Understanding the Tropical rainforest productivity and its response to climate variability
The Moorcroft lab is working with collaborators to combine cutting-edge Earth system modeling with diverse field and satellite observations to uncover why the Amazon and Congo, which are the planet’s two largest tropical rainforests, respond differently to climate change and human activity, and what those differences mean for the global carbon cycle.
Tropical rainforests play a vital role in shaping the strength of the global carbon sink and in terrestrial carbon-climate feedbacks. However, our understanding of the spatial heterogeneity of tropical ecosystem responses to climate variability is limited. In particular, the carbon cycle of tropical rainforests exhibits distinct responses to climate change/variability and anthropogenic activities across tropical continents, notably between Amazon and Congo, the two largest rainforests in the world. Nevertheless, to date, it remains poorly understood the mechanistic drivers responsible for the intercontinental differences in such responses as well as the resulting global consequence and climate feedbacks.

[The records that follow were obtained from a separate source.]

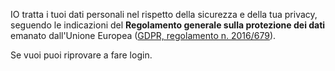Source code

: IO tratta i tuoi dati personali nel rispetto della sicurezza e della tua privacy, seguendo le indicazioni del **Regolamento generale sulla protezione dei dati** emanato dall'Unione Europea ([GDPR, regolamento n. 2016/679](https://www.cartaidentita.interno.gov.it)).

Se vuoi puoi riprovare a fare login.
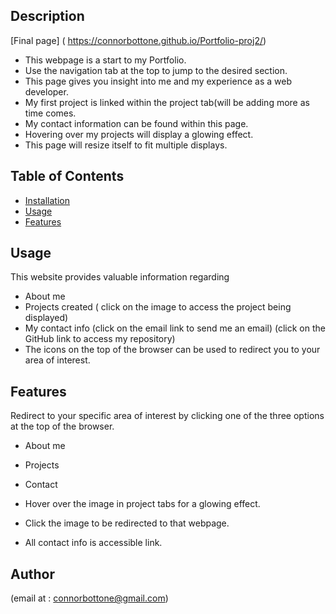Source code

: ## Description
[Final page] ( https://connorbottone.github.io/Portfolio-proj2/)
- This webpage is a start to my Portfolio.
 - Use the navigation tab at the top to jump to the desired section.
- This page gives you insight into me and my experience as a web developer.
- My first project is linked within the project tab(will be adding more as time comes.
- My contact information can be found within this page.
- Hovering over my projects will display a glowing effect.
- This page will resize itself to fit multiple displays.
 
## Table of Contents
 
 
 
- [Installation](#installation)
- [Usage](#usage)
- [Features](#features)
 
 
 
## Usage
This website provides valuable information regarding
- About me
- Projects created ( click on the image to access the project being displayed)
- My contact info (click on the email link to send me an email)
(click on the GitHub link to access my repository)
 - The icons on the top of the browser can be used to redirect you to your area of interest.
 
 
 
 
## Features
 
Redirect to your specific area of interest by clicking one of the three options at the top of the browser.
 
- About me
- Projects
- Contact

- Hover over the image in project tabs for a glowing effect.
- Click the image to be redirected to that webpage.

- All contact info is accessible link.
 
## Author
(email at : connorbottone@gmail.com)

Working in collaboration with the Sun lab (link: https://www.yingsun.info/), we are integrating simulations of ELM-FATES (Energy Land Model - Functionally Assembled Terrestrial Ecosystem Simulator, the new land component of E3SM) with a diverse suite of observations (in-situ inventories, eddy covariance (EC) fluxes, solar-induced chlorophyll fluorescence (SIF), and other satellite remote sensing products) that span from local to regional scales. The objective is to: 1) characterize the spatial heterogeneity of tropical carbon cycle and its climate response from seasonal to decadal scales; 2) identify and attribute the key mechanisms driving the discrepancy between existing earth system models and observations in reproducing the spatial patterns of tropical carbon cycle and the climate response; and 3) inform future ELM-FATES development.